What are the lines below, starting at the line containing "Figure 2. Radar" and ending at the line containing "Table 8. Top"? Write them out exactly, ends included, without pictures.

*** Data under study ***

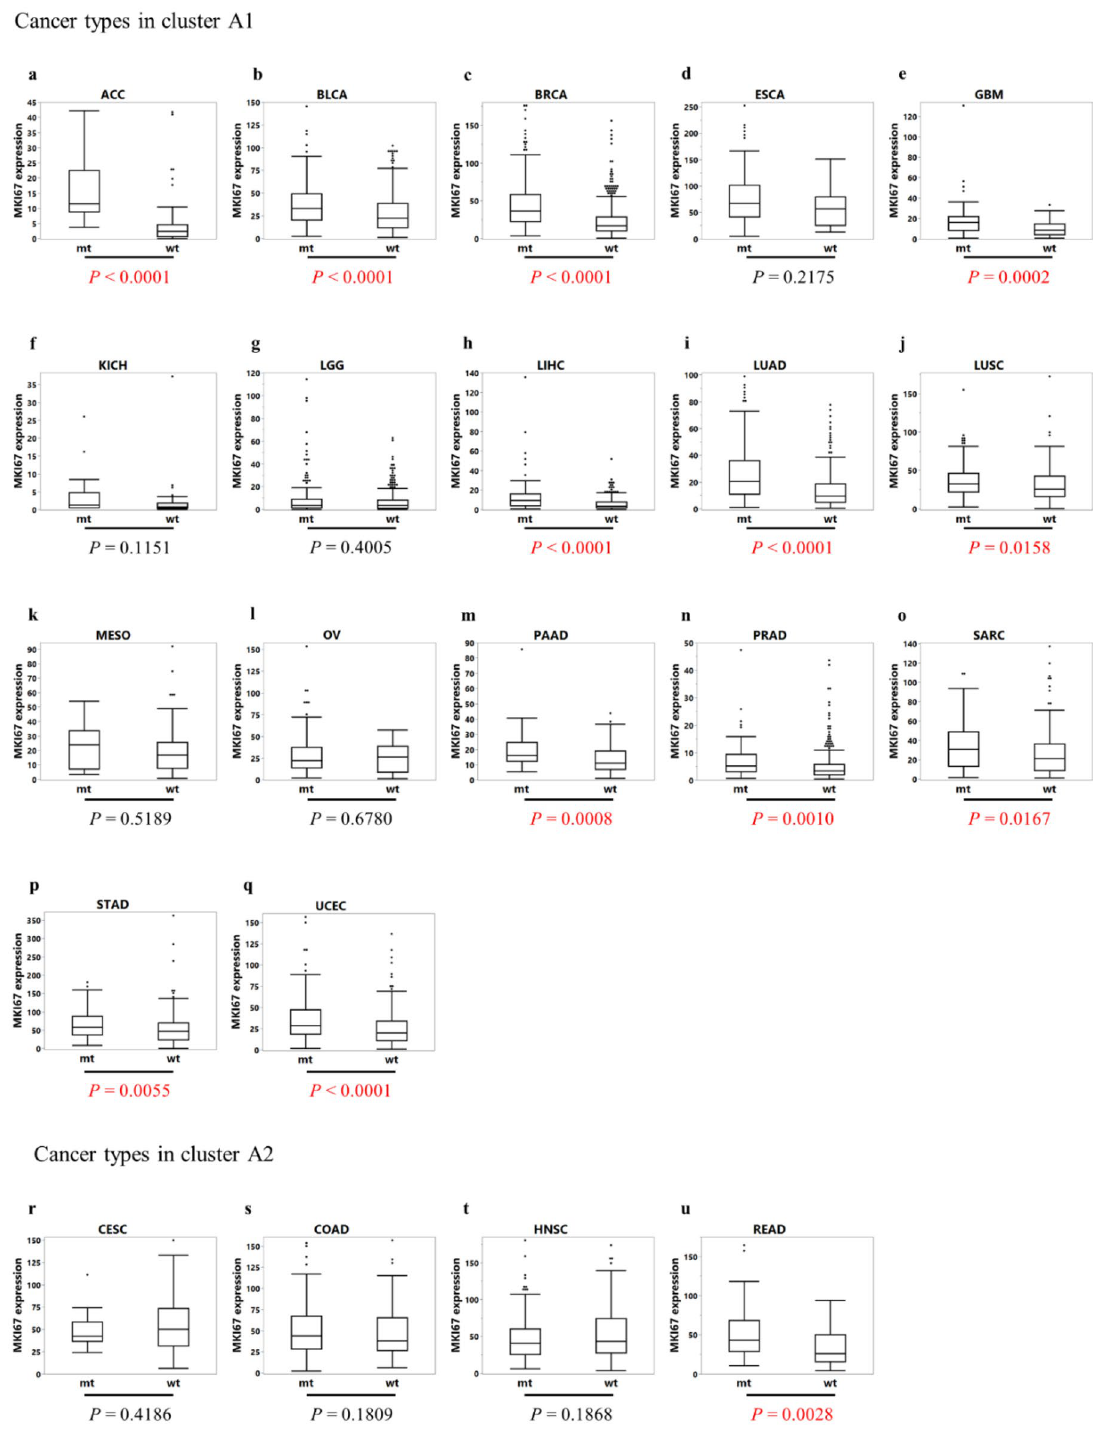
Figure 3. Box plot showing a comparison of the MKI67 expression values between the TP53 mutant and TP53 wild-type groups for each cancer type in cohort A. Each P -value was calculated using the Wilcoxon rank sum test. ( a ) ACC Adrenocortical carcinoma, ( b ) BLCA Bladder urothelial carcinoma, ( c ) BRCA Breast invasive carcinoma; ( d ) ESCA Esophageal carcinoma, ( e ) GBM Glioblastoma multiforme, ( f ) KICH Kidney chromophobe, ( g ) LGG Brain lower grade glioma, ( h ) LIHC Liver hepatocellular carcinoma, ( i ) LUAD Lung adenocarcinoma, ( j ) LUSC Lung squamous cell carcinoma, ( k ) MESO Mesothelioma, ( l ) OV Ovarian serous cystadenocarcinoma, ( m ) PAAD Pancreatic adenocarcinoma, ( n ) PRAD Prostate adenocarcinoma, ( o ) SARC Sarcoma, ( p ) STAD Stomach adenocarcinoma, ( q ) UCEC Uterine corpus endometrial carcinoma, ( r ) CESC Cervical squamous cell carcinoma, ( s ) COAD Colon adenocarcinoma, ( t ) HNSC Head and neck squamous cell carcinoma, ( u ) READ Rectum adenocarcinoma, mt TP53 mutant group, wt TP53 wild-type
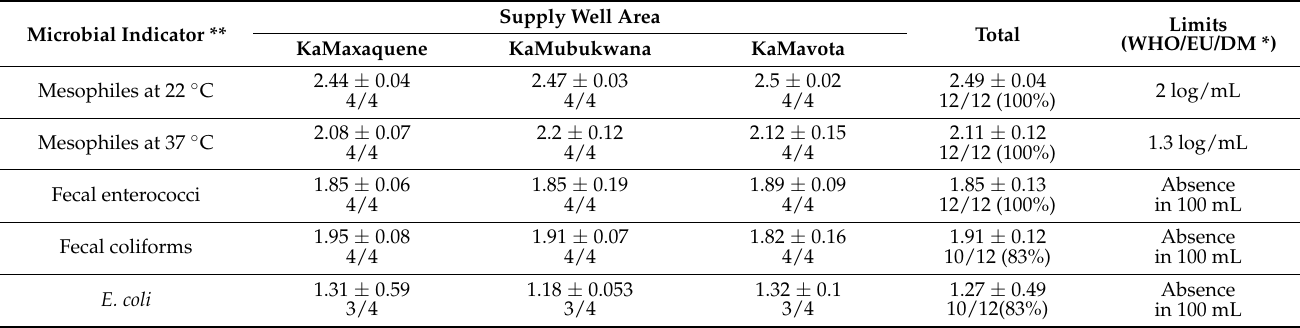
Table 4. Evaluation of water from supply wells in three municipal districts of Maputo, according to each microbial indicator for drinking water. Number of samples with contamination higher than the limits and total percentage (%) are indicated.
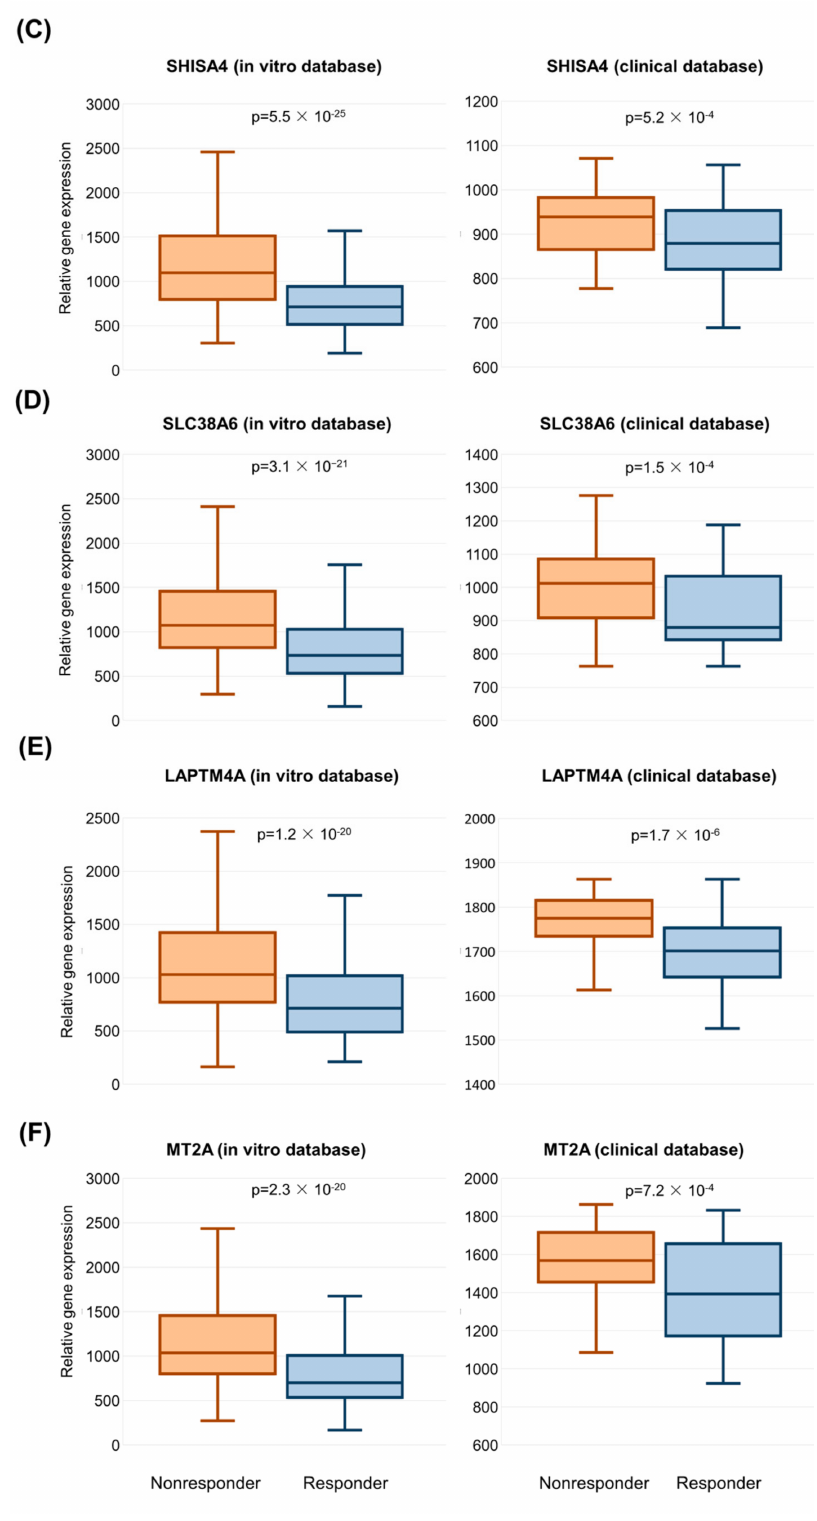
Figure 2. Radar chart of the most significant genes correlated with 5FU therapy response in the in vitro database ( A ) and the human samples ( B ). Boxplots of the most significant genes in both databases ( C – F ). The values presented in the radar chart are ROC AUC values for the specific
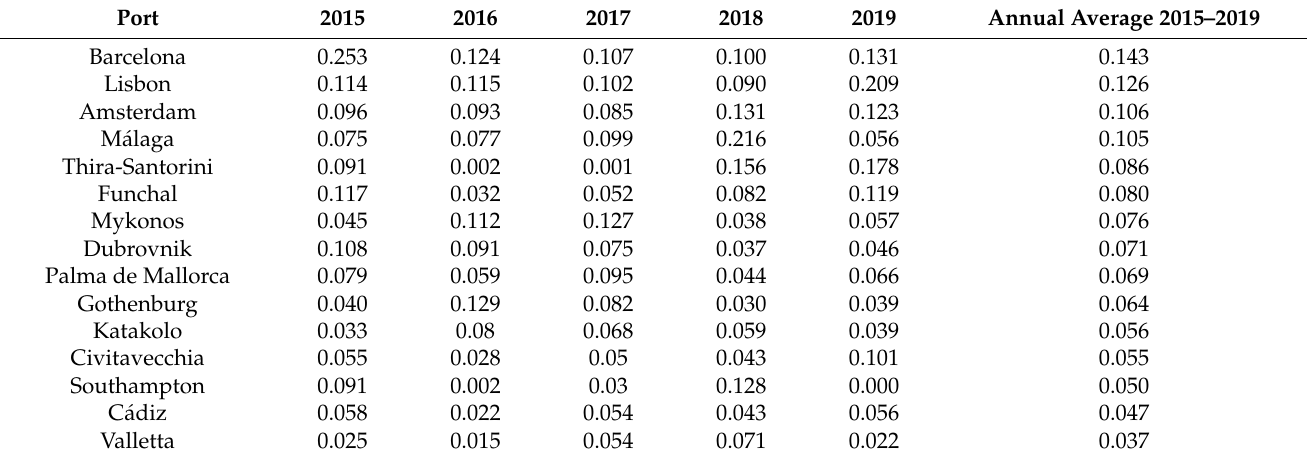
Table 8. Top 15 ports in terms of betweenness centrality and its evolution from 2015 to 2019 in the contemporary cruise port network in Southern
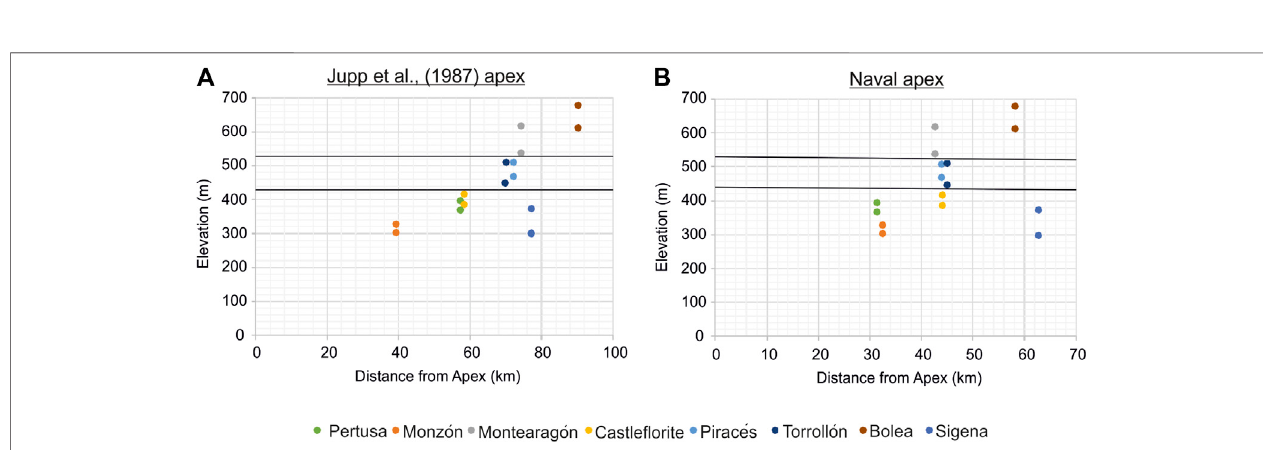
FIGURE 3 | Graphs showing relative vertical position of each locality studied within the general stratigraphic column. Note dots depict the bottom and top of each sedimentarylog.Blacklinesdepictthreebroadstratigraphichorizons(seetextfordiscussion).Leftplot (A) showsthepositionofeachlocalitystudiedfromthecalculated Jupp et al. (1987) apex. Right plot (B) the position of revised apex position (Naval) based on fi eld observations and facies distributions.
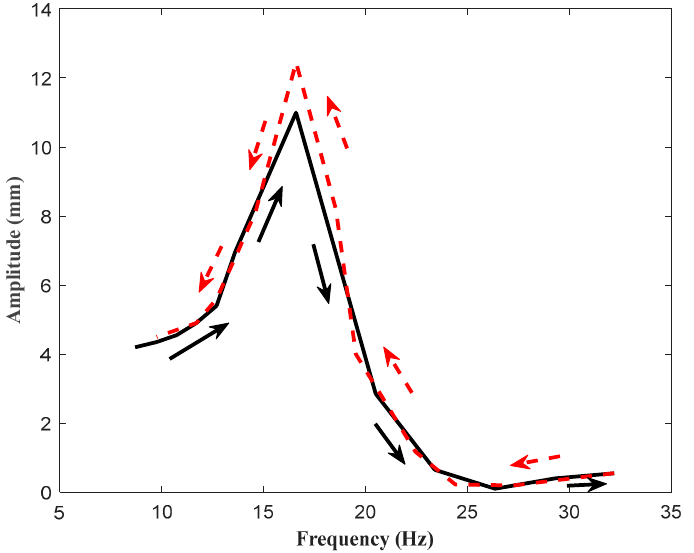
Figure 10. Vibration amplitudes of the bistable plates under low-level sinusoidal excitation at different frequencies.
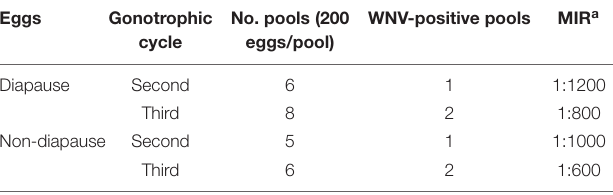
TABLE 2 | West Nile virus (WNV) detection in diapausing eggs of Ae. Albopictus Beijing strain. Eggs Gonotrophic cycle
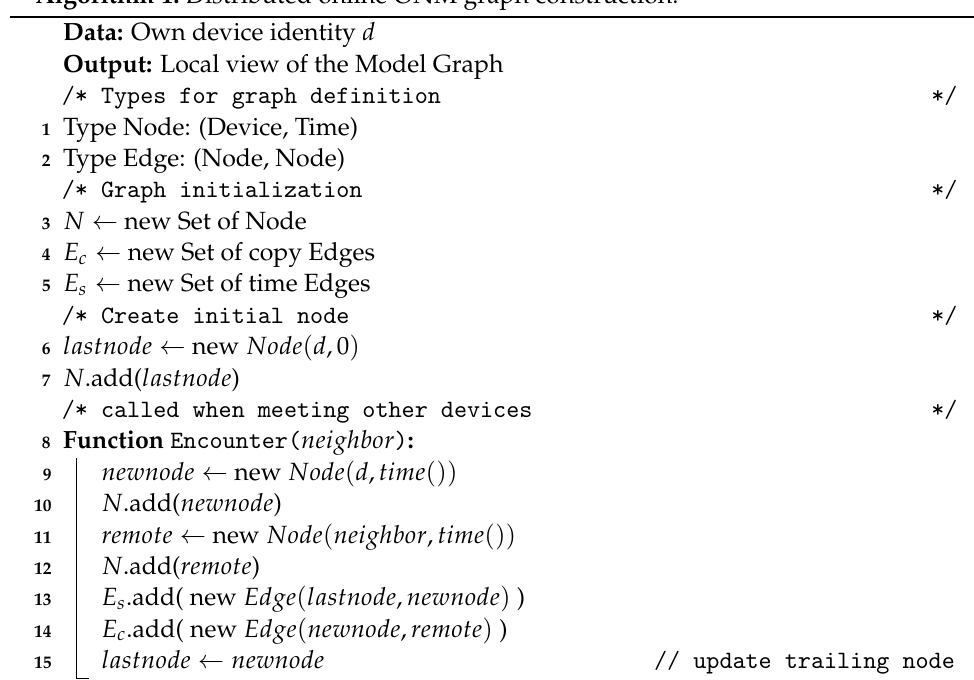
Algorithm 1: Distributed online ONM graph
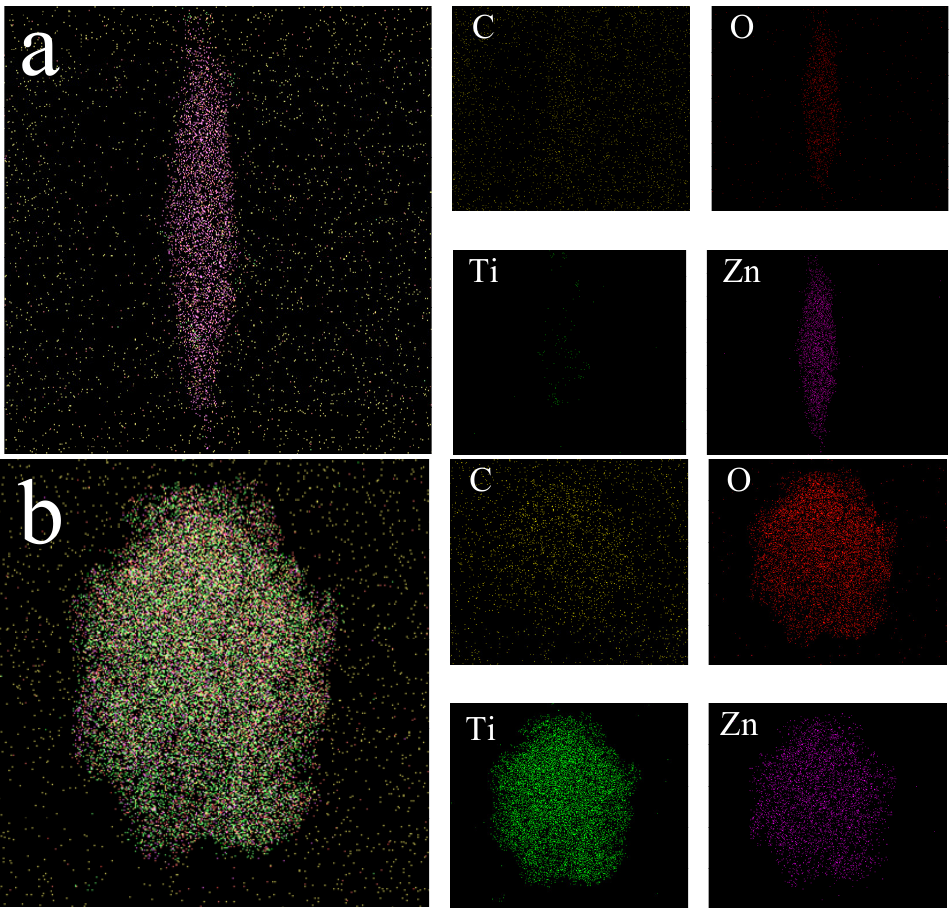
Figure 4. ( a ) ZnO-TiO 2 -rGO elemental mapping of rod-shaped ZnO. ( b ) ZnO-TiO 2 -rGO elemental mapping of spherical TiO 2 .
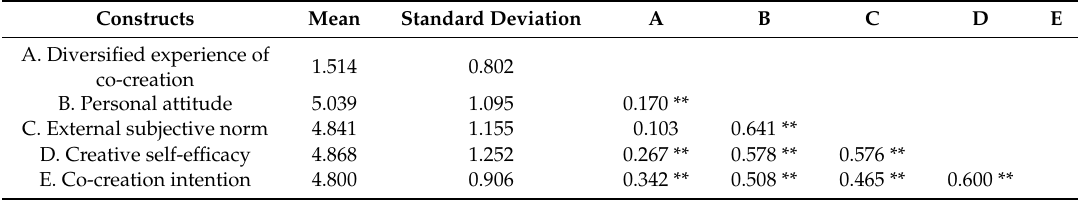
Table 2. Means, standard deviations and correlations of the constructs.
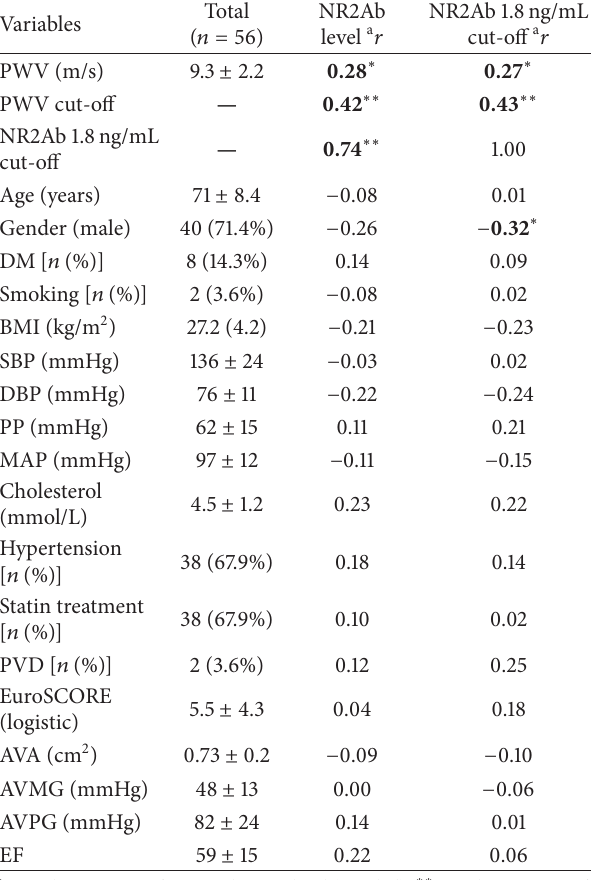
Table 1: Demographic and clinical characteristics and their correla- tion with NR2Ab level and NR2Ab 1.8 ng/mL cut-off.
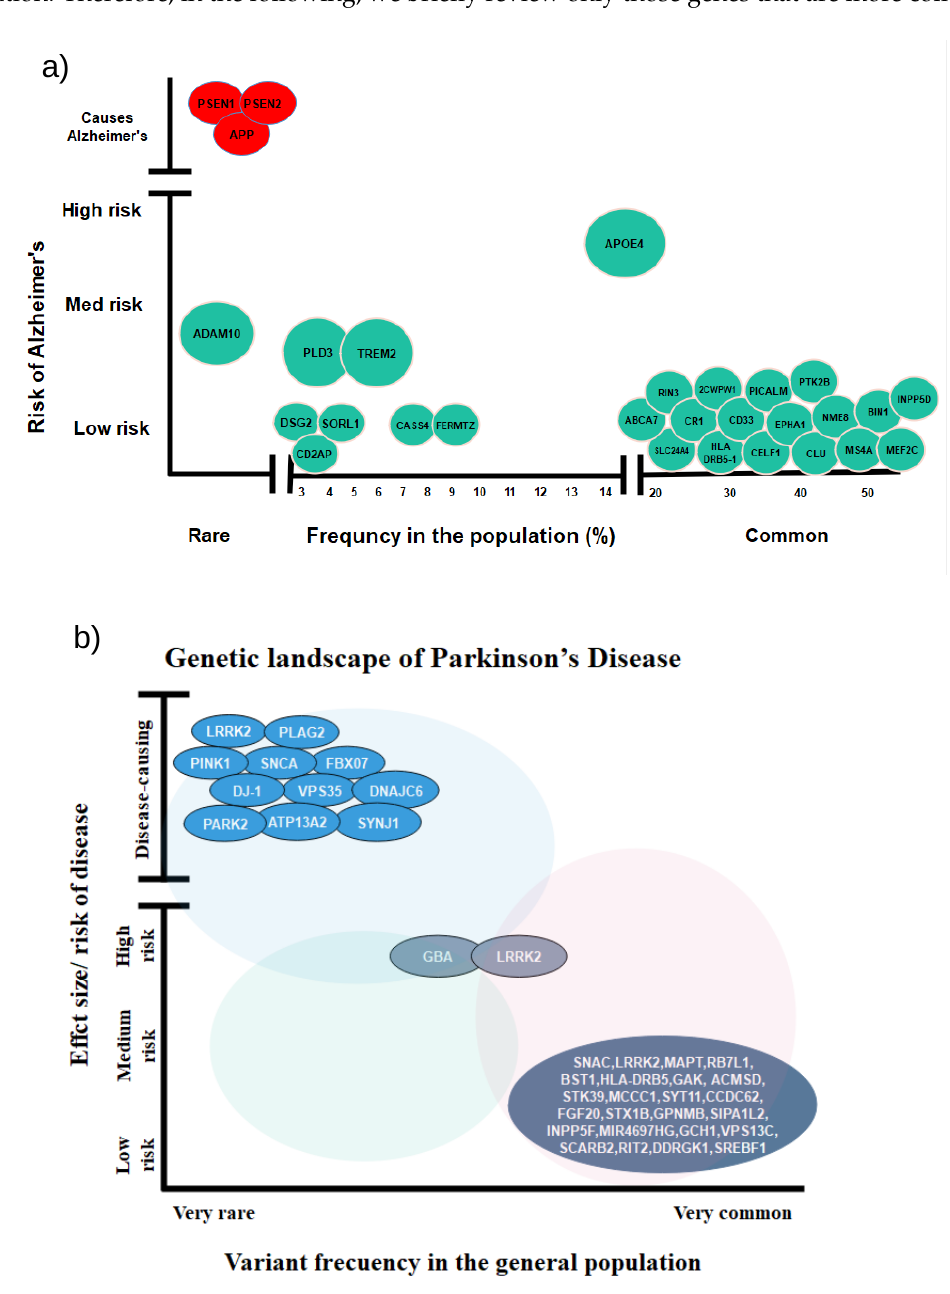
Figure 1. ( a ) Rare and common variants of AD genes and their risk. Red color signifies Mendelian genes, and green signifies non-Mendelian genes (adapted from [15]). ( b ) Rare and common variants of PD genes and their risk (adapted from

*** End of Data under study ***

#### Expected output
Figure 2. Radar chart of the most significant genes correlated with 5FU therapy response in the in vitro database ( A ) and the human samples ( B ). Boxplots of the most significant genes in both databases ( C – F ). The values presented in the radar chart are ROC AUC values for the specific
Table 8. Top 15 ports in terms of betweenness centrality and its evolution from 2015 to 2019 in the contemporary cruise port network in Southern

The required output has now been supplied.